Eve Pigeon y Diane Cestra, tal vez las dos últimas personas honradas que, según el padre de Katie, vieron a su hija con vida por última vez, parecían haber recibido un golpe en la nuca con la misma pala. Whitey y Sean las interrogaron con suavidad entre el constante torrente de lágrimas que bajaba por sus mejillas. Las chicas les dieron todo tipo de detalles sobre lo que hicieron en la última noche de vida de Katie; les dieron una lista de todos los bares en que habían estado, junto con la hora aproximada en la que habían entrado y salido, pero cuando empezaron a hacerles preguntas de tipo personal, tanto Sean como Whitey tuvieron la sensación de que les estaban ocultando información, ya que se intercambiaban miradas antes de contestar y daban respuestas vagas, mientras que antes les habían respondido con precisión.

– ¿Salía con alguien?

– No, con regularidad, no.

– ¿Y de vez en cuando?

– Bueno…

– ¿Sí?

– La verdad es que no nos tenía muy informadas sobre ese tipo de cosas.

– Diane, Eva… Katie era vuestra mejor amiga desde el jardín de infancia. ¿Cómo me voy a creer que nos os contaba si salía con alguien?

– Era muy reservada.

– Sí, eso es. Katie era muy reservada, señor.
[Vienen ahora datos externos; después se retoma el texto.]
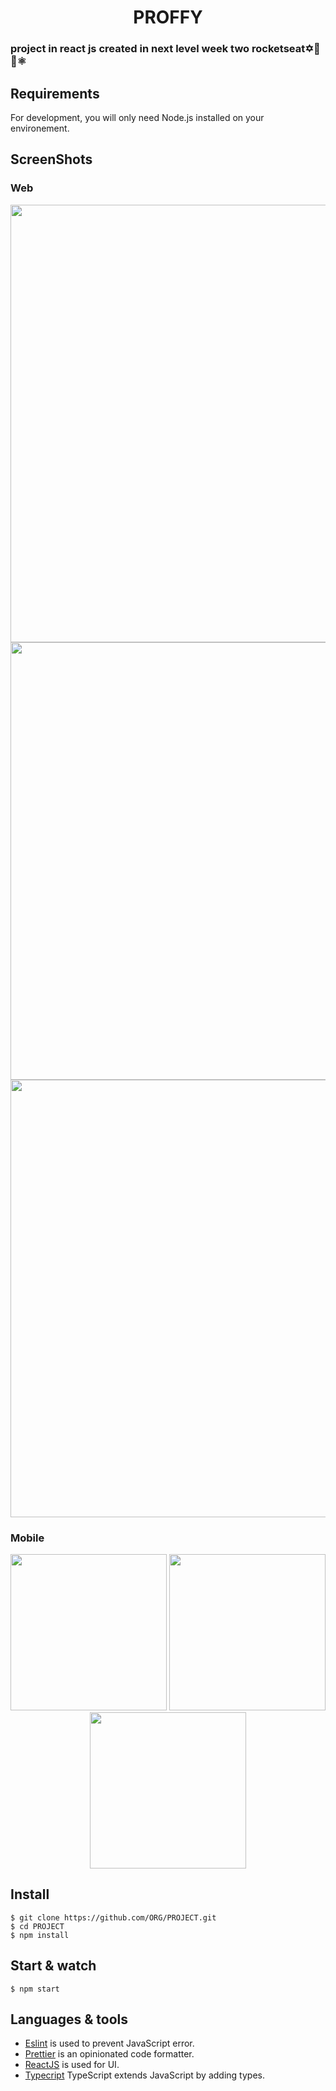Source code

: <h1 align='center'> PROFFY </h1>

### project in react js created in next level week two rocketseat✡️💜👾⚛

## Requirements

For development, you will only need Node.js installed on your environement.

## ScreenShots

### Web
<p align='center'>
    <p align='center'>
        <img src='https://user-images.githubusercontent.com/52014318/89714374-64468b80-d974-11ea-8e3c-1ebd4c94388e.png' width='700' />
    </ p>
<img src='https://user-images.githubusercontent.com/52014318/90180044-c9d7b500-dd84-11ea-9298-2120becacae4.gif' width='700' />
<img src='https://user-images.githubusercontent.com/52014318/90180403-49658400-dd85-11ea-9028-8d659c2e54da.gif' width='700' />
</ p>


### Mobile
<p align='center'>
<img src='https://user-images.githubusercontent.com/52014318/89700899-a639e800-d908-11ea-9228-858bea503c74.jpg' width='250' />
<img src='https://user-images.githubusercontent.com/52014318/90182386-45873100-dd88-11ea-9c6b-591b0d15691e.gif' width='250' />
<img src='https://user-images.githubusercontent.com/52014318/90182538-81ba9180-dd88-11ea-9140-de4532035804.gif' width='250' />
</ p>


## Install

    $ git clone https://github.com/ORG/PROJECT.git
    $ cd PROJECT
    $ npm install


## Start & watch

    $ npm start

## Languages & tools

- [Eslint](https://eslint.org/) is used to prevent JavaScript error.
- [Prettier](https://prettier.io/docs/en/index.html) is an opinionated code formatter.
- [ReactJS](https://github.com/facebook/react) is used for UI.
- [Typecript](https://www.typescriptlang.org/) TypeScript extends JavaScript by adding types.


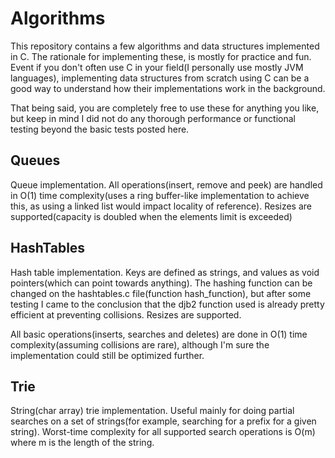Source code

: # Algorithms

This repository contains a few algorithms and data structures implemented in C. The rationale for implementing these, is mostly for practice and fun. Event if you don't often use C in your field(I personally use mostly JVM languages), implementing data structures from scratch using C can be a good way to understand how their implementations work in the background.

That being said, you are completely free to use these for anything you like, but keep in mind I did not do any thorough performance or functional testing beyond the basic tests posted here.


## Queues
Queue implementation. All operations(insert, remove and peek) are handled in O(1) time complexity(uses a ring buffer-like implementation to achieve this, as using a linked list would impact locality of reference). Resizes are supported(capacity is doubled when the elements limit is exceeded)

## HashTables
Hash table implementation. Keys are defined as strings, and values as void pointers(which can point towards anything). The hashing function can be changed on the hashtables.c file(function hash_function), but after some testing I came to the conclusion that the djb2 function used is already pretty efficient at preventing collisions. Resizes are supported.

All basic operations(inserts, searches and deletes) are done in O(1) time complexity(assuming collisions are rare), although I'm sure the implementation could still be optimized further.

## Trie
String(char array) trie implementation. Useful mainly for doing partial searches on a set of strings(for example, searching for a prefix for a given string). Worst-time complexity for all supported search operations is O(m) where m is the length of the string.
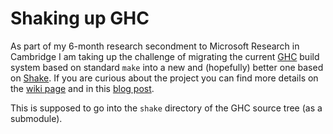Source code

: Shaking up GHC
==============

As part of my 6-month research secondment to Microsoft Research in Cambridge I am taking up the challenge of migrating the current [GHC](https://en.wikipedia.org/wiki/Glasgow_Haskell_Compiler) build system based on standard `make` into a new and (hopefully) better one based on [Shake](https://github.com/ndmitchell/shake/blob/master/README.md). If you are curious about the project you can find more details on the [wiki page](https://ghc.haskell.org/trac/ghc/wiki/Building/Shake) and in this [blog post](https://blogs.ncl.ac.uk/andreymokhov/shaking-up-ghc/).

This is supposed to go into the `shake` directory of the GHC source tree (as a submodule).
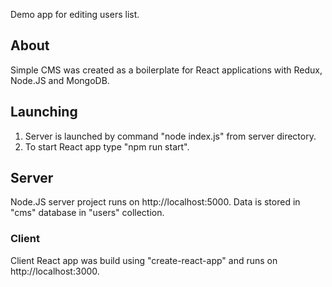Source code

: Demo app for editing users list.

## About

Simple CMS was created as a boilerplate for React applications with Redux, Node.JS and MongoDB.

## Launching

1. Server is launched by command "node index.js" from server directory.
2. To start React app type "npm run start".

## Server

Node.JS server project runs on http://localhost:5000. Data is stored in "cms" database in "users" collection.

### Client

Client React app was build using "create-react-app" and runs on http://localhost:3000. 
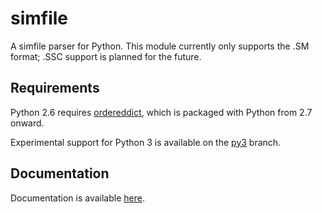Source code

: simfile
=======

A simfile parser for Python. This module currently only supports the .SM
format; .SSC support is planned for the future.

Requirements
------------

Python 2.6 requires [ordereddict](https://pypi.python.org/pypi/ordereddict),
which is packaged with Python from 2.7 onward.

Experimental support for Python 3 is available on the
[py3](https://github.com/grantgarcia/simfile/tree/py3) branch.

Documentation
-------------

Documentation is available [here](https://grantgarcia.org/simfile).
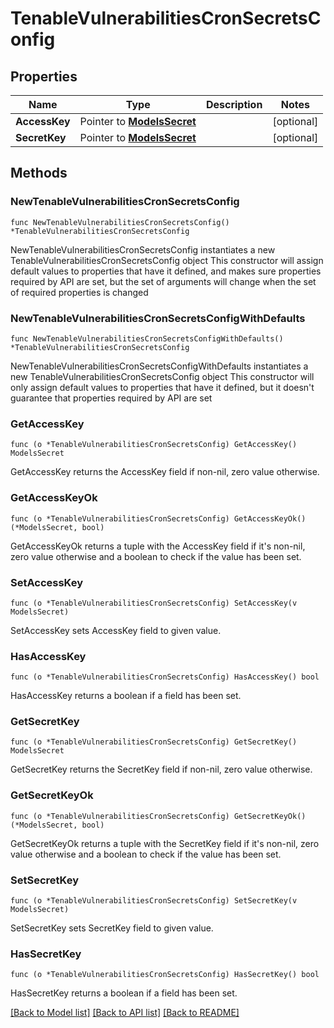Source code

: # TenableVulnerabilitiesCronSecretsConfig

## Properties

Name | Type | Description | Notes
------------ | ------------- | ------------- | -------------
**AccessKey** | Pointer to [**ModelsSecret**](ModelsSecret.md) |  | [optional] 
**SecretKey** | Pointer to [**ModelsSecret**](ModelsSecret.md) |  | [optional] 

## Methods

### NewTenableVulnerabilitiesCronSecretsConfig

`func NewTenableVulnerabilitiesCronSecretsConfig() *TenableVulnerabilitiesCronSecretsConfig`

NewTenableVulnerabilitiesCronSecretsConfig instantiates a new TenableVulnerabilitiesCronSecretsConfig object
This constructor will assign default values to properties that have it defined,
and makes sure properties required by API are set, but the set of arguments
will change when the set of required properties is changed

### NewTenableVulnerabilitiesCronSecretsConfigWithDefaults

`func NewTenableVulnerabilitiesCronSecretsConfigWithDefaults() *TenableVulnerabilitiesCronSecretsConfig`

NewTenableVulnerabilitiesCronSecretsConfigWithDefaults instantiates a new TenableVulnerabilitiesCronSecretsConfig object
This constructor will only assign default values to properties that have it defined,
but it doesn't guarantee that properties required by API are set

### GetAccessKey

`func (o *TenableVulnerabilitiesCronSecretsConfig) GetAccessKey() ModelsSecret`

GetAccessKey returns the AccessKey field if non-nil, zero value otherwise.

### GetAccessKeyOk

`func (o *TenableVulnerabilitiesCronSecretsConfig) GetAccessKeyOk() (*ModelsSecret, bool)`

GetAccessKeyOk returns a tuple with the AccessKey field if it's non-nil, zero value otherwise
and a boolean to check if the value has been set.

### SetAccessKey

`func (o *TenableVulnerabilitiesCronSecretsConfig) SetAccessKey(v ModelsSecret)`

SetAccessKey sets AccessKey field to given value.

### HasAccessKey

`func (o *TenableVulnerabilitiesCronSecretsConfig) HasAccessKey() bool`

HasAccessKey returns a boolean if a field has been set.

### GetSecretKey

`func (o *TenableVulnerabilitiesCronSecretsConfig) GetSecretKey() ModelsSecret`

GetSecretKey returns the SecretKey field if non-nil, zero value otherwise.

### GetSecretKeyOk

`func (o *TenableVulnerabilitiesCronSecretsConfig) GetSecretKeyOk() (*ModelsSecret, bool)`

GetSecretKeyOk returns a tuple with the SecretKey field if it's non-nil, zero value otherwise
and a boolean to check if the value has been set.

### SetSecretKey

`func (o *TenableVulnerabilitiesCronSecretsConfig) SetSecretKey(v ModelsSecret)`

SetSecretKey sets SecretKey field to given value.

### HasSecretKey

`func (o *TenableVulnerabilitiesCronSecretsConfig) HasSecretKey() bool`

HasSecretKey returns a boolean if a field has been set.


[[Back to Model list]](../README.md#documentation-for-models) [[Back to API list]](../README.md#documentation-for-api-endpoints) [[Back to README]](../README.md)



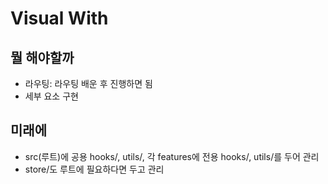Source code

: # Visual With

## 뭘 해야할까

- 라우팅: 라우팅 배운 후 진행하면 됨
- 세부 요소 구현

## 미래에

- src(루트)에 공용 hooks/, utils/, 각 features에 전용 hooks/, utils/를 두어 관리
- store/도 루트에 필요하다면 두고 관리



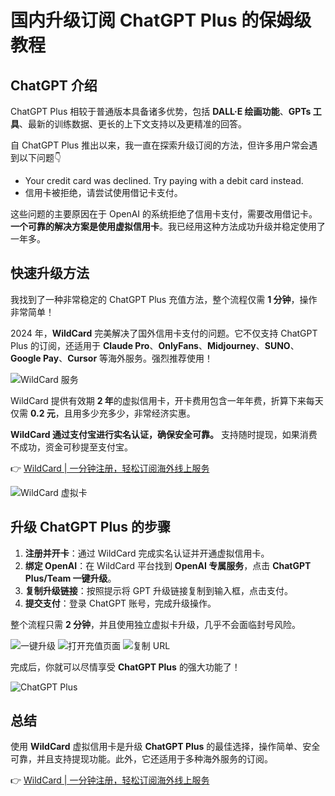 # 国内升级订阅 ChatGPT Plus 的保姆级教程

## ChatGPT 介绍

ChatGPT Plus 相较于普通版本具备诸多优势，包括 **DALL·E 绘画功能**、**GPTs 工具**、最新的训练数据、更长的上下文支持以及更精准的回答。

自 ChatGPT Plus 推出以来，我一直在探索升级订阅的方法，但许多用户常会遇到以下问题👇

- Your credit card was declined. Try paying with a debit card instead.
- 信用卡被拒绝，请尝试使用借记卡支付。

这些问题的主要原因在于 OpenAI 的系统拒绝了信用卡支付，需要改用借记卡。**一个可靠的解决方案是使用虚拟信用卡**。我已经用这种方法成功升级并稳定使用了一年多。

## 快速升级方法

我找到了一种非常稳定的 ChatGPT Plus 充值方法，整个流程仅需 **1 分钟**，操作非常简单！

2024 年，**WildCard** 完美解决了国外信用卡支付的问题。它不仅支持 ChatGPT Plus 的订阅，还适用于 **Claude Pro**、**OnlyFans**、**Midjourney**、**SUNO**、**Google Pay**、**Cursor** 等海外服务。强烈推荐使用！

![WildCard 服务](https://bbtdd.com/img/6392777593371681.webp)

WildCard 提供有效期 **2 年**的虚拟信用卡，开卡费用包含一年年费，折算下来每天仅需 **0.2 元**，且用多少充多少，非常经济实惠。

**WildCard 通过支付宝进行实名认证，确保安全可靠。** 支持随时提现，如果消费不成功，资金可秒提至支付宝。

👉 [WildCard | 一分钟注册，轻松订阅海外线上服务](https://bbtdd.com/WildCard)

![WildCard 虚拟卡](https://bbtdd.com/img/8013976039264973.webp)

## 升级 ChatGPT Plus 的步骤

1. **注册并开卡**：通过 WildCard 完成实名认证并开通虚拟信用卡。
2. **绑定 OpenAI**：在 WildCard 平台找到 **OpenAI 专属服务**，点击 **ChatGPT Plus/Team 一键升级**。
3. **复制升级链接**：按照提示将 GPT 升级链接复制到输入框，点击支付。
4. **提交支付**：登录 ChatGPT 账号，完成升级操作。

整个流程只需 **2 分钟**，并且使用独立虚拟卡升级，几乎不会面临封号风险。

![一键升级](https://bbtdd.com/img/53777497630.webp)
![打开充值页面](https://bbtdd.com/img/19858274857755.webp)
![复制 URL](https://bbtdd.com/img/4290314370396039.webp)

完成后，你就可以尽情享受 **ChatGPT Plus** 的强大功能了！

![ChatGPT Plus](https://bbtdd.com/img/461188473603996.webp)

## 总结

使用 **WildCard** 虚拟信用卡是升级 **ChatGPT Plus** 的最佳选择，操作简单、安全可靠，并且支持提现功能。此外，它还适用于多种海外服务的订阅。

👉 [WildCard | 一分钟注册，轻松订阅海外线上服务](https://bbtdd.com/WildCard)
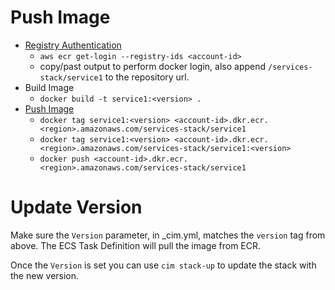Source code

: # Push Image
- [Registry Authentication](http://docs.aws.amazon.com/AmazonECR/latest/userguide/Registries.html#registry_auth)
  - `aws ecr get-login --registry-ids <account-id>`
  - copy/past output to perform docker login,  also append `/services-stack/service1` to the repository url.
- Build Image
  - `docker build -t service1:<version> .`
- [Push Image](http://docs.aws.amazon.com/AmazonECR/latest/userguide/docker-push-ecr-image.html)
  - `docker tag service1:<version> <account-id>.dkr.ecr.<region>.amazonaws.com/services-stack/service1`
  - `docker tag service1:<version> <account-id>.dkr.ecr.<region>.amazonaws.com/services-stack/service1:<version>`
  - `docker push <account-id>.dkr.ecr.<region>.amazonaws.com/services-stack/service1`

# Update Version
Make sure the `Version` parameter, in _cim.yml, matches the `version` tag from above.  The ECS Task Definition will pull the image from ECR.

Once the `Version` is set you can use `cim stack-up` to update the stack with the new version.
Whitey, intentando llegar hasta ellas de otro modo, les preguntó:

– ¿No salisteis a celebrar nada especial ayer por la noche? ¿Nada fuera de lo corriente?

– No.

– ¿No tenía planes de abandonar la ciudad?

– ¿Cómo? No.

– ¿No? Diane, hemos encontrado una mochila en el maletero del coche. Dentro había folletos de Las Vegas. ¿Qué? ¿Los llevaba de un Iado a otro para mostrárselos a alguien?

– Tal vez. No lo sé.

El padre de Eve empezó a hablar inesperadamente:

– Cariño, si piensas que algo podría ser de ayuda, haz el favor de empezar a contarlo. ¡Por el amor de Dios, estamos hablando del asesino de Katie!

Aquel comentario hizo que las chicas empezaran a derramar un nuevo torrente de lágrimas y que ya no pudieran seguir interrogándolas; comenzaron a gemir, a abrazarse una a la otra y a temblar, con la boca un poco abierta y ovalada en la pantomima de dolor que Sean había visto tantas y tantas veces, el momento en el que, tal y como lo denominaba Martin Friel, el dique se desbordaba y la gente asumía que nunca más volvería a ver a la víctima. En momentos como ésos, no se podía hacer nada, a excepción de observar o marcharse.